介護職の転職を考えているものの、「次の職場でも同じ悩みを抱えたらどうしよう」「求人票と実際の働き方が違ったら怖い」と不安になる人は少なくありません。
介護職は施設形態や運営方針、職員配置、教育体制によって働き方が大きく変わります。そのため、給与や通勤距離だけで転職先を決めると、入職後に「思っていた職場と違った」と後悔することがあります。
一方で、転職に失敗する原因を整理し、応募前や面接、職場見学で確認すべきポイントを押さえれば、ミスマッチを減らすことは可能です。
この記事では、介護職の転職で起こりやすい失敗や、後悔しない職場選びの考え方、転職前に確認したい条件について解説します。
この記事でわかること
・介護職の転職で失敗したと感じる主な原因
・求人票だけではわからない職場の違い
・転職先を決める前に整理したい希望条件
・面接や職場見学で確認すべきポイント
・避けたほうがよい職場のサイン
・転職後に「合わない」と感じた場合の対処法
介護職の転職で「失敗した」と感じやすい場面
介護職の転職における失敗は、必ずしも「転職そのものが間違いだった」という意味ではありません。
仕事内容や人間関係、勤務条件などが自分の想定と違い、転職前より負担が増えたときに、失敗したと感じやすくなります。
まずは、どのような場面で後悔が生まれやすいのかを確認しましょう。
求人票と実際の勤務条件が違った
介護職の求人には、給与、勤務時間、休日数、仕事内容などが記載されています。しかし、求人票に書かれている情報だけでは、実際の働き方をすべて把握できるわけではありません。
たとえば「残業少なめ」と書かれていても、記録や申し送りが勤務時間内に終わらず、実際には毎日残業が発生している場合があります。

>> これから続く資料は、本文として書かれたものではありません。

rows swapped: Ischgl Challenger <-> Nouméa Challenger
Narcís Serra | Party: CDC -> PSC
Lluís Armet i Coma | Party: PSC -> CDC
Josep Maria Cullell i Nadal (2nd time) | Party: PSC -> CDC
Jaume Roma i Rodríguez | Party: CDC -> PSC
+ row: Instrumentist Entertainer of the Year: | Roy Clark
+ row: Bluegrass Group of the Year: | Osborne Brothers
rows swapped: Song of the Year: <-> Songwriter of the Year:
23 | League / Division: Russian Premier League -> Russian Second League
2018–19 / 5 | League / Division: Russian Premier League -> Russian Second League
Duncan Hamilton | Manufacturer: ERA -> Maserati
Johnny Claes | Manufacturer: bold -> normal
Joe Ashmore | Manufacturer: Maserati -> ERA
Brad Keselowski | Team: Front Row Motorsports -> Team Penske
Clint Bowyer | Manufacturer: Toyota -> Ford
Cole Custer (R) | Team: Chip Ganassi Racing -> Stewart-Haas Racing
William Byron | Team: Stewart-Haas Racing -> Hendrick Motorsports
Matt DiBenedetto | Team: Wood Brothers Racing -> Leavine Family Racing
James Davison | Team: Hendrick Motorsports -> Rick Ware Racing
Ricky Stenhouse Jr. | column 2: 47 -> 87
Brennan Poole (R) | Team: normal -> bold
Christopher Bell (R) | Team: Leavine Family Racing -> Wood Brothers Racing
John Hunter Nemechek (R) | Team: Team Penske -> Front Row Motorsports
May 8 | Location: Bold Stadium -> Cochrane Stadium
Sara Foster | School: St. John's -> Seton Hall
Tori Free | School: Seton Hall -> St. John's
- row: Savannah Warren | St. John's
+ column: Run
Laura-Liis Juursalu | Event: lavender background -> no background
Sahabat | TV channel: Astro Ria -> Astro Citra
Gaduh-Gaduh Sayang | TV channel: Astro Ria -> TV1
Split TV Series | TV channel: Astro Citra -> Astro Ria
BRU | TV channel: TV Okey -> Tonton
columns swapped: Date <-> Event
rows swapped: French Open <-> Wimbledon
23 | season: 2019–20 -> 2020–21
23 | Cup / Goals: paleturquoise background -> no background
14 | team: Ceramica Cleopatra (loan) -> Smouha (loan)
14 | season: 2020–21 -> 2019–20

また、「夜勤は月4回程度」と説明されていても、人手不足によって月6回以上を求められる可能性もあります。
特に確認したいのは、次のような点です。
・残業が発生する主な理由
・夜勤の平均回数と最大回数
・休日出勤や急なシフト変更の有無
・休憩を実際に取れているか
・業務開始前の準備や終了後の記録があるか
・求人票の給与に含まれる手当の内訳
**求人票の条件が間違っていなくても、記載方法によって受け取り方が変わることがあります。**数字だけで判断せず、面接で具体的な働き方を聞くことが大切です。
給料が上がっても仕事の負担が増えた
転職によって月給が上がっても、夜勤回数や身体介護の量、役割が増えれば、働きやすくなったとは限りません。
たとえば、前職より月給が2万円高くても、次のような条件が加わることがあります。
・夜勤回数が増える
・ユニットリーダーや新人指導を任される
・入浴介助の担当回数が多い
・欠勤者が出るたびに残業を求められる
・処遇改善手当や固定残業代が月給に含まれている
給与を比較するときは、月給の金額だけでなく、基本給、各種手当、夜勤回数、残業時間、年間休日まで含めて考える必要があります。
ボーナスの有無や退職金制度、昇給実績も確認しておくと、長期的な収入を判断しやすくなります。
人間関係や職場の雰囲気が合わなかった
介護職は、介護職員だけでなく、看護師、ケアマネジャー、生活相談員、リハビリ職、管理者などと連携して働きます。
そのため、人間関係や職種間の連携が悪い職場では、仕事そのものよりも精神的な負担が大きくなることがあります。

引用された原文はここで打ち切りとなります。